Work request » Transcribe the entries verbatim, from their first line through the line containing "nástroje zdarma, protože", both included.

Source material Block Start

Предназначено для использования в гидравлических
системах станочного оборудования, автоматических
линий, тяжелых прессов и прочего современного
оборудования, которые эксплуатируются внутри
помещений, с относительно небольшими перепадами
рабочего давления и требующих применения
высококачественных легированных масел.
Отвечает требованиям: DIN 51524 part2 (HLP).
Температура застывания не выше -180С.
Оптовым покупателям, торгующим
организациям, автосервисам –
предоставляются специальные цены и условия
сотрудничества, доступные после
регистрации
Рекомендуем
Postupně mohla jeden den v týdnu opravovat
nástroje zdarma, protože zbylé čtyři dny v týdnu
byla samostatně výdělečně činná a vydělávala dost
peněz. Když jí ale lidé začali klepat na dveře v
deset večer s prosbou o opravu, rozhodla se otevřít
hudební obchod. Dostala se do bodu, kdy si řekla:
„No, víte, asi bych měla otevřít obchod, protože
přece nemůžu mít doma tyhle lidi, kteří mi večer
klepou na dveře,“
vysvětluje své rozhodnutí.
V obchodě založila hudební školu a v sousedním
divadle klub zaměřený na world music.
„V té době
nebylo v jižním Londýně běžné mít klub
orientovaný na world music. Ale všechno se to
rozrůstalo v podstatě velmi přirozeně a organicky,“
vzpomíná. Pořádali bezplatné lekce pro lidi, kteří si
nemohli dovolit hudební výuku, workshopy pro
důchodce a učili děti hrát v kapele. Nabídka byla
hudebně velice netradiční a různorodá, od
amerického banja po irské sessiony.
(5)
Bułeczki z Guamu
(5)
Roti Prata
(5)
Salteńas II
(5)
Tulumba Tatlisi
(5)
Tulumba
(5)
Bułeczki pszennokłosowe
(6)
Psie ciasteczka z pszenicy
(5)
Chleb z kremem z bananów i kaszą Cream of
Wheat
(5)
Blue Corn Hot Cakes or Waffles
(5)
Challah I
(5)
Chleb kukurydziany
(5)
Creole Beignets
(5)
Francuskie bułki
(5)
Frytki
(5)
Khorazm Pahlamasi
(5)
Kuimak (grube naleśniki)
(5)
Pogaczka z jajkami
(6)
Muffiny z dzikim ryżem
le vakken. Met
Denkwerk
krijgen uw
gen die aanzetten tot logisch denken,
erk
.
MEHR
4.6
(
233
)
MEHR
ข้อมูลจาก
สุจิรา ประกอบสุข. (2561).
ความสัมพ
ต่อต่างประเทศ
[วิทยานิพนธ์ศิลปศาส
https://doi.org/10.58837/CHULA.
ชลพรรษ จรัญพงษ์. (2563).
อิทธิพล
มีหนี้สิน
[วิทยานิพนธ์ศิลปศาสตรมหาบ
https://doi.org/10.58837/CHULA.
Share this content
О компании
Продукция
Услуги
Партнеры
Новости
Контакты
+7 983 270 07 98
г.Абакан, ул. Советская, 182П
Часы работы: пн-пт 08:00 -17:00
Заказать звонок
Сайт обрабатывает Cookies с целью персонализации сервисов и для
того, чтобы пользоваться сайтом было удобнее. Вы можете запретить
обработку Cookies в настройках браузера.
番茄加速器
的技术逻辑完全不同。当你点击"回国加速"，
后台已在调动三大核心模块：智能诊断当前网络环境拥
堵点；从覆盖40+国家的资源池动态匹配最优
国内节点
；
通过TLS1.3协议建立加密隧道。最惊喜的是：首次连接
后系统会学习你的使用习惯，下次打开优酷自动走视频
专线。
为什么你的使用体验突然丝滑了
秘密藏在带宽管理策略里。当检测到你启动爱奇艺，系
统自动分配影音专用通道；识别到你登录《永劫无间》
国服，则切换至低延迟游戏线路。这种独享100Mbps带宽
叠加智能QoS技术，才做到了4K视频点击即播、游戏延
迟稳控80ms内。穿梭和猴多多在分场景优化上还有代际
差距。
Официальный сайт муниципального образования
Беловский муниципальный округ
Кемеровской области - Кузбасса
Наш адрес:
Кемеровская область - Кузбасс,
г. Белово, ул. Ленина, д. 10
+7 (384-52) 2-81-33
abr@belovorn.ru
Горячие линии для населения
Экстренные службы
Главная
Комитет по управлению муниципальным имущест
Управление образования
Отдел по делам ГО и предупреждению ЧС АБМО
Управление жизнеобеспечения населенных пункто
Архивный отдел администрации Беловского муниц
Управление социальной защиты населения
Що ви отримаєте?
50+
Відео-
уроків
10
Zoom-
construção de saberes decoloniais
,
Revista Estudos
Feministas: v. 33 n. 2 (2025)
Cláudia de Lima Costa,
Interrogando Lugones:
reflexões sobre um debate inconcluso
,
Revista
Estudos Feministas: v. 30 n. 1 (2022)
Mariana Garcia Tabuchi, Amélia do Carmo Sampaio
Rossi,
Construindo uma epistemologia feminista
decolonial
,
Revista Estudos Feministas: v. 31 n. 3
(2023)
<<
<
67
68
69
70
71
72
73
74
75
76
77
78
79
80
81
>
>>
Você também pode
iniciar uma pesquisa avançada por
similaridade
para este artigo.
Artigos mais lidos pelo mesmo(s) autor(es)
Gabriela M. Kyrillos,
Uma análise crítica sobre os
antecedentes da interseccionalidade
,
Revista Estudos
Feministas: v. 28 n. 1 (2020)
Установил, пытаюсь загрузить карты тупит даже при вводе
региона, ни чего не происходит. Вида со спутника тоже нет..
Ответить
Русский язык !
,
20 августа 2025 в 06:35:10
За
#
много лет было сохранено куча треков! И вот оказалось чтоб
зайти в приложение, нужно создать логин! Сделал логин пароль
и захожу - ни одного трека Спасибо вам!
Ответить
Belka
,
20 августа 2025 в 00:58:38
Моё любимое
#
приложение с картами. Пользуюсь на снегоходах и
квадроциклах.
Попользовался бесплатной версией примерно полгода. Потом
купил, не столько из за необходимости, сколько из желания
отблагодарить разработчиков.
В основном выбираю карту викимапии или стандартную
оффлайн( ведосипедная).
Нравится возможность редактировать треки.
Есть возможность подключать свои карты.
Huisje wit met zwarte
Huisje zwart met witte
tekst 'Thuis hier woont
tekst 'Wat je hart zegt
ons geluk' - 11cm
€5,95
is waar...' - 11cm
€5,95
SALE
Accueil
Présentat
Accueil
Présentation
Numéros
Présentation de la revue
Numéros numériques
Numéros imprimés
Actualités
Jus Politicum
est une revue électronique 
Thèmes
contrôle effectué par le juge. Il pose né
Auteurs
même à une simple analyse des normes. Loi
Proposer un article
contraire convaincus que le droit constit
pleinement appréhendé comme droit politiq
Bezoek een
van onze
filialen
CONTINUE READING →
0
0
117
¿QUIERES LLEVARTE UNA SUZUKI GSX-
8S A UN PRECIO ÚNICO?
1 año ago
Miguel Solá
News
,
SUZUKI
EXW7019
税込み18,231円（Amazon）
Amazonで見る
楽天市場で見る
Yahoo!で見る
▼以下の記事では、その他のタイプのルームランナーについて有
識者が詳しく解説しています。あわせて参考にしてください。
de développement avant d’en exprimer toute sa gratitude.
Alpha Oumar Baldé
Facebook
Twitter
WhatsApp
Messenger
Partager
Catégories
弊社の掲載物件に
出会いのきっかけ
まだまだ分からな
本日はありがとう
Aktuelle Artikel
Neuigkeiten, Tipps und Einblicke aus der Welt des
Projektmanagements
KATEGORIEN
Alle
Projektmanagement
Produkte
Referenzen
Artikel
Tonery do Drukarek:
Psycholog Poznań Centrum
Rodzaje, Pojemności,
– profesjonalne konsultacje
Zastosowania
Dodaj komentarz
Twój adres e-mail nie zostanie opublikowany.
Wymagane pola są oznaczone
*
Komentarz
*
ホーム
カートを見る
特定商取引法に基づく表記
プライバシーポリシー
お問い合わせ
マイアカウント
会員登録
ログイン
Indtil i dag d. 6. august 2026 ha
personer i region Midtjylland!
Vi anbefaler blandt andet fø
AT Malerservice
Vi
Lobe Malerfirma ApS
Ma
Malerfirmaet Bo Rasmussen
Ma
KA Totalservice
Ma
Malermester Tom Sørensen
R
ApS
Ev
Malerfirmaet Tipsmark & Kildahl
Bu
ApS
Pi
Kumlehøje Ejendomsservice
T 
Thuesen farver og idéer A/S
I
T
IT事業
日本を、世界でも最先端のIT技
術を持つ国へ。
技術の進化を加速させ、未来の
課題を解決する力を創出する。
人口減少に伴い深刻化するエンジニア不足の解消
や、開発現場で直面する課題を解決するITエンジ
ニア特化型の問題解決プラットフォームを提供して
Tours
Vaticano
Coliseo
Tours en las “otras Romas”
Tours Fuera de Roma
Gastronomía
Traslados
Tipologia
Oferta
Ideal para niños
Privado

Source material Block End

Completed exercise »
Предназначено для использования в гидравлических
системах станочного оборудования, автоматических
линий, тяжелых прессов и прочего современного
оборудования, которые эксплуатируются внутри
помещений, с относительно небольшими перепадами
рабочего давления и требующих применения
высококачественных легированных масел.
Отвечает требованиям: DIN 51524 part2 (HLP).
Температура застывания не выше -180С.
Оптовым покупателям, торгующим
организациям, автосервисам –
предоставляются специальные цены и условия
сотрудничества, доступные после
регистрации
Рекомендуем
Postupně mohla jeden den v týdnu opravovat
nástroje zdarma, protože zbylé čtyři dny v týdnu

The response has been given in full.